▶ **WORK REQUIRED**: Transcribe only the lines in the data below falling between the line with "obligation to update" and the line with "b) Easy to compute but rarely used.", including those two lines, and leave out any picture.

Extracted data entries
┏━━
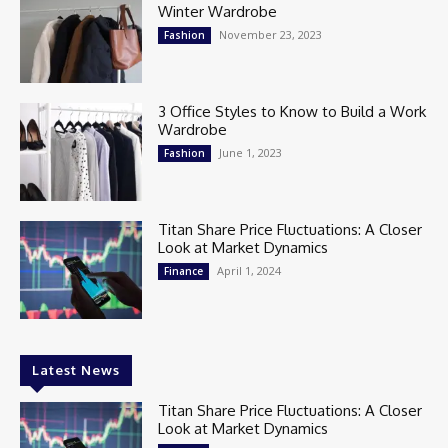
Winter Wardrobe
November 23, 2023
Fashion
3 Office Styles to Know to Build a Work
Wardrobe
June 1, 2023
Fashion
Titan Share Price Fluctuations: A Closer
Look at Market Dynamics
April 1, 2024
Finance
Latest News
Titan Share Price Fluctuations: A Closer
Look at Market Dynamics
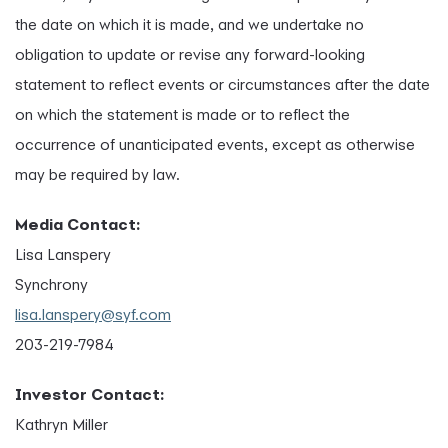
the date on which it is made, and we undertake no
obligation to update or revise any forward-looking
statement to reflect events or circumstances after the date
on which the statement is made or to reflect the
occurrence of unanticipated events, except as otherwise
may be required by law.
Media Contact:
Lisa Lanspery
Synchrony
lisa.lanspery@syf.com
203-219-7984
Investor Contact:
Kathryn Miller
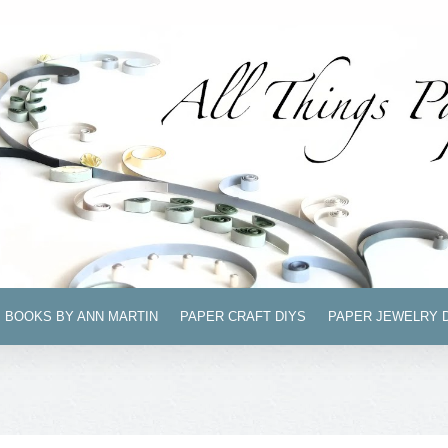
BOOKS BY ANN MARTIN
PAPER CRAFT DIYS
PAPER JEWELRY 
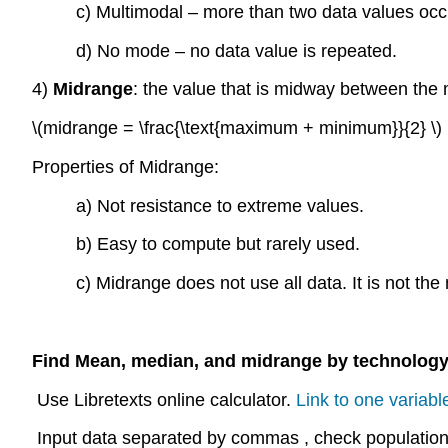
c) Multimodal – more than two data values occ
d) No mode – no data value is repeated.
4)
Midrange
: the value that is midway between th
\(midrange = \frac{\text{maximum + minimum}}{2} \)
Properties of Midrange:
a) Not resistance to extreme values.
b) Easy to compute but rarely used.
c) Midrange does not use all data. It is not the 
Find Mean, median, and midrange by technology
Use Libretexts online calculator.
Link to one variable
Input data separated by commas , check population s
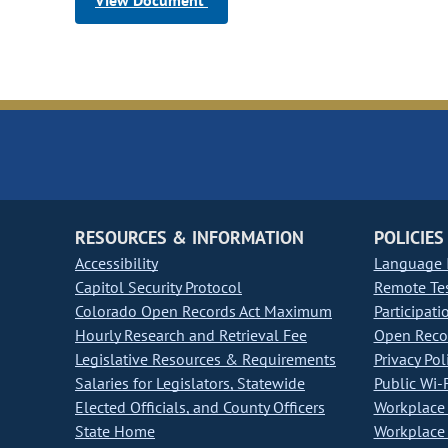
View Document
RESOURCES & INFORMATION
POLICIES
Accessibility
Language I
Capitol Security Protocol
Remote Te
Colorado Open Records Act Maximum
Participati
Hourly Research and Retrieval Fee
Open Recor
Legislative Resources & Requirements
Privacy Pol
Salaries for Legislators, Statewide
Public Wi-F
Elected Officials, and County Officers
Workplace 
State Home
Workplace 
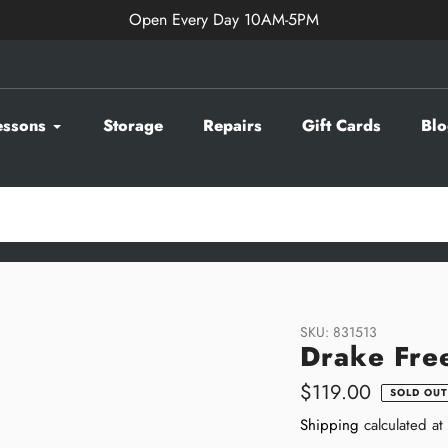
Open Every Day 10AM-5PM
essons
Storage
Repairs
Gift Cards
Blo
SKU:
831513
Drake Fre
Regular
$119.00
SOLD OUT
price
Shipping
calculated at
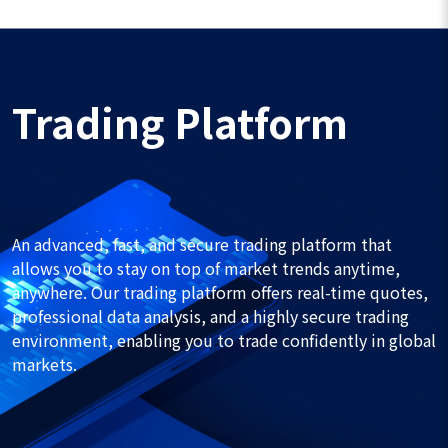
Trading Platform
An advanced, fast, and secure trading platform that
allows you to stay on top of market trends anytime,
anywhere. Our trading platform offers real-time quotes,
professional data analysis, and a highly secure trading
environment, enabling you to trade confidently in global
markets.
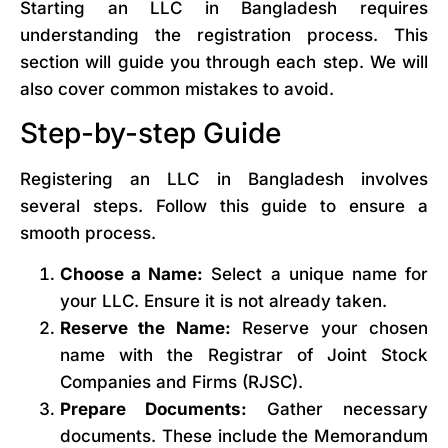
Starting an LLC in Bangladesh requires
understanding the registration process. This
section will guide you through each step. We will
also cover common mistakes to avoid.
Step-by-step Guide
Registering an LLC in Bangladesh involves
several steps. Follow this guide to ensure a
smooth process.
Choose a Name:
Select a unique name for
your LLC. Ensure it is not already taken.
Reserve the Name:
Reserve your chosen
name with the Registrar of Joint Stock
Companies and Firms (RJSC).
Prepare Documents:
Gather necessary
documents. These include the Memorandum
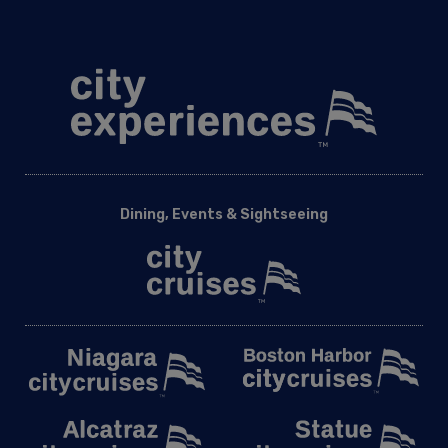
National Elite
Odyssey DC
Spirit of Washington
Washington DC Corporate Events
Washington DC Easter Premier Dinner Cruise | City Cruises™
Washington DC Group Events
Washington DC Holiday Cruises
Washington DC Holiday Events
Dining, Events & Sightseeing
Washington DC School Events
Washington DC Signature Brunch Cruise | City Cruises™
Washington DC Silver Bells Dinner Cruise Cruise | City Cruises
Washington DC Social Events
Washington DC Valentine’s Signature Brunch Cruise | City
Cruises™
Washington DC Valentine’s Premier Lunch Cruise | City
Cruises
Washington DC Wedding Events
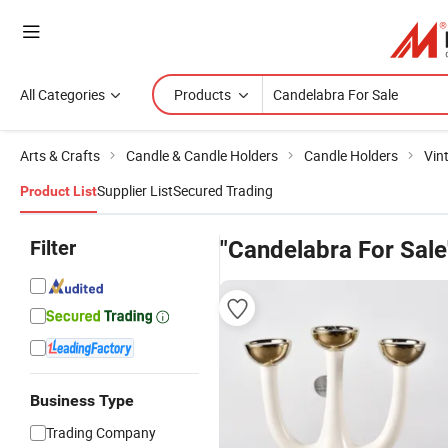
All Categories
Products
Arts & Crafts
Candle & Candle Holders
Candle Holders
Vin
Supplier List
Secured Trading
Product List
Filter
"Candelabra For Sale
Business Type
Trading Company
┗━━
▶ **ANSWER BOX**:
obligation to update or revise any forward-looking
statement to reflect events or circumstances after the date
on which the statement is made or to reflect the
occurrence of unanticipated events, except as otherwise
may be required by law.
Media Contact:
Lisa Lanspery
Synchrony
lisa.lanspery@syf.com
203-219-7984
Investor Contact:
Kathryn Miller
BOOKS BY ANN MARTIN
PAPER CRAFT DIYS
PAPER JEWELRY 
c) Multimodal – more than two data values occ
d) No mode – no data value is repeated.
4)
Midrange
: the value that is midway between th
\(midrange = \frac{\text{maximum + minimum}}{2} \)
Properties of Midrange:
a) Not resistance to extreme values.
b) Easy to compute but rarely used.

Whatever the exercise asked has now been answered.